Kultur- und Religionsgeschichte Südasiens
Cultural and Religious History of South Asia

SÜDASIEN-INSTITUT | SOUTH ASIA INSTITUTE
CENTRE FOR ASIAN AND TRANSCULTURAL STUDIES

   


Tue. 18th Jan., 2022
16:15-17:45 Hrs.

CATS, Building 4010,
Room no. 06, (010.00.06)

This is a hybrid event.

Online
ZOOM Link
Meeting ID: 832 6480 4133
Passcode: 737844

Abteilungskolloquium (WiSe 2021/22) | Colloquium (Winter Semester 2021/22)

▍ From Uncanny to a Manufactured Hiatus: Who is Goddess Mariam'man During the World Pandemic?

Sona Prabhakaran
(PhD Candidate)

I had just begun my second round of fieldwork in mid-February when the news of a novel Coronavirus was facetiously looming in India’s public discourses. The people of Valaṅkaimāṉ, my ethnographic field site, were unswervingly immersed in the preparations for the annual temple festival for their guardian goddess, Māriyam'maṉ, whilst positioning themselves as mere spectators (although not silently) to witness lives outside of India swirl in a state of pandemonium.
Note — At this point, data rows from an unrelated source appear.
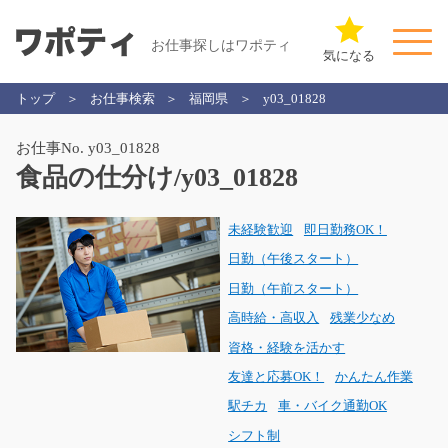
お仕事探しはワポティ
気になる
トップ
お仕事検索
福岡県
y03_01828
お仕事No. y03_01828
食品の仕分け/y03_01828
未経験歓迎
即日勤務OK！
日勤（午後スタート）
日勤（午前スタート）
高時給・高収入
残業少なめ
資格・経験を活かす
友達と応募OK！
かんたん作業
駅チカ
車・バイク通勤OK
シフト制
Considering that India remained unscathed by the magnitudinal havoc wreaked by COVID-19 for a while, the people of Valaṅkaimāṉ, were able to socially differentiate, disengage, and perceive the shattering ‘realities’ transpiring outside the subcontinent as a phenomenon that existed at the margins. The discursive process of ‘othering’ that temporarily coalesced in the field was conceived for the simple reason that this phenomenon did not (yet) constitute their ‘reality’, and therefore, the severity of the pandemic did not appear to affect the larger sense field of the villagers. With the goddess acting as the supreme protector, the inhabitants of my field site were convinced that their quotidian life and ‘reality’ was immune to the repercussions of a global pandemic. In this presentation, I shall attempt to evaluate why despite the severity of the pandemic the inhabitants of my field site were convinced that the Spatio-temporal constellation of their embodied reality would remain unperturbed at a time when certain parts of the world were already experiencing a sudden rupture in their ontology framing. In continuation, I shall also problematise a series of events that unfolded when the village folks feared the possibility of an ‘ontological switch’ in their order of ‘reality’ when their guardian deity became the locus of tension. With Goddess Māriyam'maṉ positioned as one of the organizing principles through which the people perceived and engaged with their social world, this paper shall explore how the violent infusion of a new transgressive order appeared to reshape, simultaneously crystalise, and negate a few older subject positions of the goddess.